Benchtop D+D LENR at Lawrence Berkeley Lab/MIT

  • New preprint ---

    "Investigation of light ion fusion reactions with plasma discharges"

    ABSTRACT:

    The scaling of reaction yields in light ion fusion to low reaction energies
    is important for our understanding of stellar fuel chains and the development
    of future energy technologies. Experiments become progressively more
    challenging at lower reaction energies due to the exponential drop of fusion
    cross sections below the Coulomb barrier. We report on experiments where
    deuterium-deuterium (D-D) fusion reactions are studied in a pulsed plasma in
    the glow discharge regime using a benchtop apparatus. We model plasma
    conditions using particle-in-cell codes. Advantages of this approach are
    relatively high peak ion currents and current densities (0.1 to several A/cm^2)
    that can be applied to metal wire cathodes for several days. We detect neutrons
    from D-D reactions with scintillator-based detectors. For palladium targets, we
    find neutron yields as a function of cathode voltage that are over 100 times
    higher than yields expected for bare nuclei fusion at ion energies below 2 keV
    (center of mass frame). A possible explanation is a correction to the ion
    energy due to an electron screening potential of 1000+/-250 eV, which increases
    the probability for tunneling through the repulsive Coulomb barrier. Our
    compact, robust setup enables parametric studies of this effect at relatively
    low reaction energies.


    https://arxiv.org/abs/1905.03400

  • " Detection of Xrays induced by high energy electrons (15 keV) in a scanning electron microscope showed a surface composition of palladium with significant contributions from carbon (30 at%) and oxygen (20 at%) in the top 100 nm. The control sample wires had a near-surface composition with smaller contributions from oxygen and carbon (14 at% each)


    Research question .. did the carbon come from stainless steel?

  • Good to see this fascinating additional experimental work casting light on electron screening in lattices. That is one of the more plausible ways in which LENR might be encouraged to happen. Sure, D+D is neutronic, but at low rates, with the effect only occasionally observed, that would be compatible with some of the results.
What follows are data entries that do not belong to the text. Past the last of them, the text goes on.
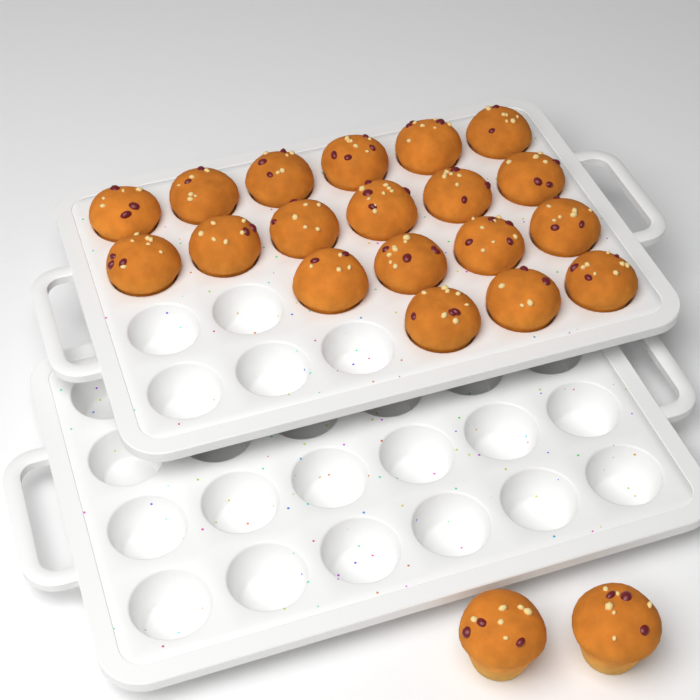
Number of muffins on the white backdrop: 21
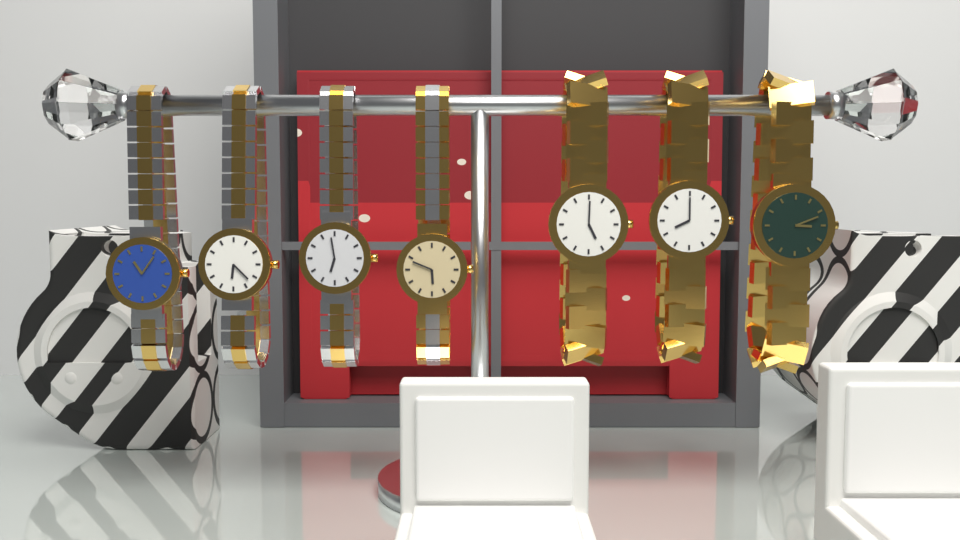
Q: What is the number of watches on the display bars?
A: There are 7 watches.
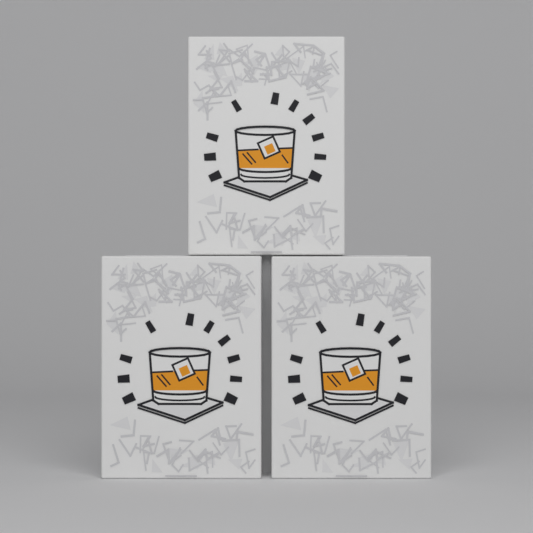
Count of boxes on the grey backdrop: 3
Others - well - we know for sure that not all LENR claimed anomalies are correctly interpreted, because the underlying interpreting theories are so incoherent.

  • electron screening... is one of the more plausible ways that LENR might.. happen


    Shenkel at al,2019 seem to have some inconsistency.. incoherence about Reference 8.

    Is it included in References 5-11 or not?

    I might ask them whether their results are consistent or inconsistent

    with the 2005 Lipson Rusetski Miley and Karabut's 650 Ev result.


    ""But an electron screening potential of ~1000 eV is not consistent with established theories of electron screening, which reproduce measured values from gas phase experiments of ~27 eV [1, 5-11]. The value of Ue from our measurements in the neutron channel is consistent with earlier results in a similar glow discharge plasma regime and measurements of protons from D-D fusion reactions [8].""

    [8] A. G. Lipson, A. S. Rusetski, A. B. Karabut, and G. Miley, Journal of Experimental and Theoretical Physics 100 , 1175 (2005).


    Lipson et al stated a mystery in 2005

    ""Note that so far the screening mechanism of DD-reaction in metals remains a mystery because there is no developed approach

    to explain Ue > 100 eV (strongly above adiabatic limit) by normal valence electron screening.

    Here we note that metal host inner electron shells may somehow take part in the screening""


    The 2019 authors present no plausible explanation for the mystery that Lipson et al stated in 2005, 14 years earlier.

    but restate it as ""~1000 eV is not consistent with established theories of electron screening""


    Perhaps the increased neutron emissions in in the 2019, 2005 exptal setups are not due to electron screening at all.